### [DIRECTIONS FOR THIS TASK]
Format the part of the records that begins with the line containing "television shows, ESPN Radio, ESPN+" and runs through the end of the records as a Markdown table with the columns "Row" and "Line Text", one row for each line and blank lines omitted.

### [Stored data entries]
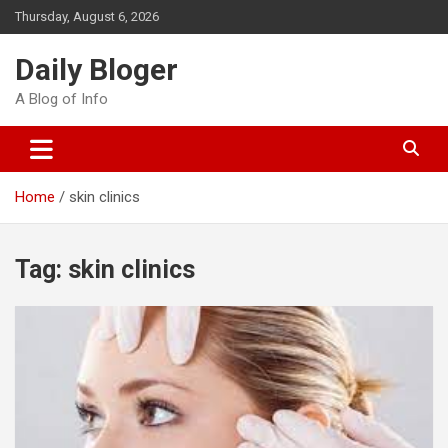
Skip
Thursday, August 6, 2026
to
content
Daily Bloger
A Blog of Info
Home
skin clinics
Tag:
skin clinics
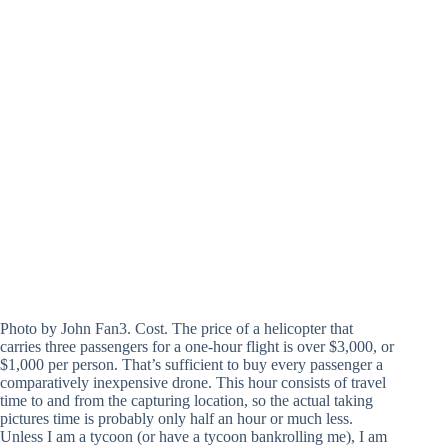
Photo by John Fan3. Cost. The price of a helicopter that
carries three passengers for a one-hour flight is over $3,000, or
$1,000 per person. That’s sufficient to buy every passenger a
comparatively inexpensive drone. This hour consists of travel
time to and from the capturing location, so the actual taking
pictures time is probably only half an hour or much less.
Unless I am a tycoon (or have a tycoon bankrolling me), I am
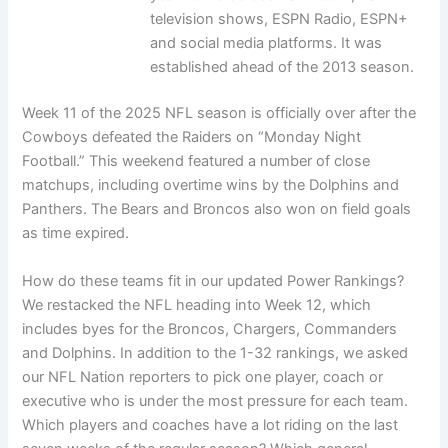
television shows, ESPN Radio, ESPN+
and social media platforms. It was
established ahead of the 2013 season.
Week 11 of the 2025 NFL season is officially over after the
Cowboys defeated the Raiders on “Monday Night
Football.” This weekend featured a number of close
matchups, including overtime wins by the Dolphins and
Panthers. The Bears and Broncos also won on field goals
as time expired.
How do these teams fit in our updated Power Rankings?
We restacked the NFL heading into Week 12, which
includes byes for the Broncos, Chargers, Commanders
and Dolphins. In addition to the 1-32 rankings, we asked
our NFL Nation reporters to pick one player, coach or
executive who is under the most pressure for each team.
Which players and coaches have a lot riding on the last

### [TASK OUTPUT]
| Row | Line Text |
|---|---|
| 1 | television shows, ESPN Radio, ESPN+ |
| 2 | and social media platforms. It was |
| 3 | established ahead of the 2013 season. |
| 4 | Week 11 of the 2025 NFL season is officially over after the |
| 5 | Cowboys defeated the Raiders on “Monday Night |
| 6 | Football.” This weekend featured a number of close |
| 7 | matchups, including overtime wins by the Dolphins and |
| 8 | Panthers. The Bears and Broncos also won on field goals |
| 9 | as time expired. |
| 10 | How do these teams fit in our updated Power Rankings? |
| 11 | We restacked the NFL heading into Week 12, which |
| 12 | includes byes for the Broncos, Chargers, Commanders |
| 13 | and Dolphins. In addition to the 1-32 rankings, we asked |
| 14 | our NFL Nation reporters to pick one player, coach or |
| 15 | executive who is under the most pressure for each team. |
| 16 | Which players and coaches have a lot riding on the last |